▸ Work required: Reproduce the listing below word for word, from its first line through the line containing "Das ganz ist", including both of those lines.

Extracted information section start

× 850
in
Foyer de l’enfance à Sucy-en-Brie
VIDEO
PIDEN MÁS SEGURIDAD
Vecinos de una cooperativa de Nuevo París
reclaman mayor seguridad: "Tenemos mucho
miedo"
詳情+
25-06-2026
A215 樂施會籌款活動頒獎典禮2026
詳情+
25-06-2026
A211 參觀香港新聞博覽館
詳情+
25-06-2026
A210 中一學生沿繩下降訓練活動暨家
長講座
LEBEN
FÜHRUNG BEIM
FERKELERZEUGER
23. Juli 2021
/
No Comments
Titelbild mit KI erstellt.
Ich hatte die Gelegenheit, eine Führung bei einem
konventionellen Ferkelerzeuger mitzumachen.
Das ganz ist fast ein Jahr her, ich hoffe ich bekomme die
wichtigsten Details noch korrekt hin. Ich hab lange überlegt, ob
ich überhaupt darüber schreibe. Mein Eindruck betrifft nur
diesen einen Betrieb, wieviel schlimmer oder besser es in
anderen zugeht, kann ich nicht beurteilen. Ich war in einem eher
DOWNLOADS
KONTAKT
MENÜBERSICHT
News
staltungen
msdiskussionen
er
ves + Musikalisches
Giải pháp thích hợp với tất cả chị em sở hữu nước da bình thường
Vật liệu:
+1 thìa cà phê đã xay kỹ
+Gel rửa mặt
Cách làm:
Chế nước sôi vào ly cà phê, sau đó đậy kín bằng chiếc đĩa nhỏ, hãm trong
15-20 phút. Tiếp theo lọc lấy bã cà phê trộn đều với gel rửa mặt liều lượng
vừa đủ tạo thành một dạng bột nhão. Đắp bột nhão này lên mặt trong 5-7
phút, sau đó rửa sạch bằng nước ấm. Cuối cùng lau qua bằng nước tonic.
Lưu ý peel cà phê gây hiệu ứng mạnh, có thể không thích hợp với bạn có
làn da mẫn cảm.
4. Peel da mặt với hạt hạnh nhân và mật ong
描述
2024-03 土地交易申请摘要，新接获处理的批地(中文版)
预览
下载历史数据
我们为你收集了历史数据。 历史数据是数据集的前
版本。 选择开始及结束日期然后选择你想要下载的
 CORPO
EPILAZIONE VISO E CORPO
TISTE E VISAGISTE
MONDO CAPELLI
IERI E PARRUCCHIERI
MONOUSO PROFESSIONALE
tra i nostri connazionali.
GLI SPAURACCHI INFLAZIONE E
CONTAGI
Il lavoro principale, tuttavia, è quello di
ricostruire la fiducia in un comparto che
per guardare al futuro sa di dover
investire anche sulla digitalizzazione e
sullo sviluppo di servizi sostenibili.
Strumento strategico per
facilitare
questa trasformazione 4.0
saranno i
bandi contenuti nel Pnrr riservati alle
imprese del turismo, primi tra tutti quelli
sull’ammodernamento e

Extracted information section end

▸ Written solution:
× 850
in
Foyer de l’enfance à Sucy-en-Brie
VIDEO
PIDEN MÁS SEGURIDAD
Vecinos de una cooperativa de Nuevo París
reclaman mayor seguridad: "Tenemos mucho
miedo"
詳情+
25-06-2026
A215 樂施會籌款活動頒獎典禮2026
詳情+
25-06-2026
A211 參觀香港新聞博覽館
詳情+
25-06-2026
A210 中一學生沿繩下降訓練活動暨家
長講座
LEBEN
FÜHRUNG BEIM
FERKELERZEUGER
23. Juli 2021
/
No Comments
Titelbild mit KI erstellt.
Ich hatte die Gelegenheit, eine Führung bei einem
konventionellen Ferkelerzeuger mitzumachen.
Das ganz ist fast ein Jahr her, ich hoffe ich bekomme die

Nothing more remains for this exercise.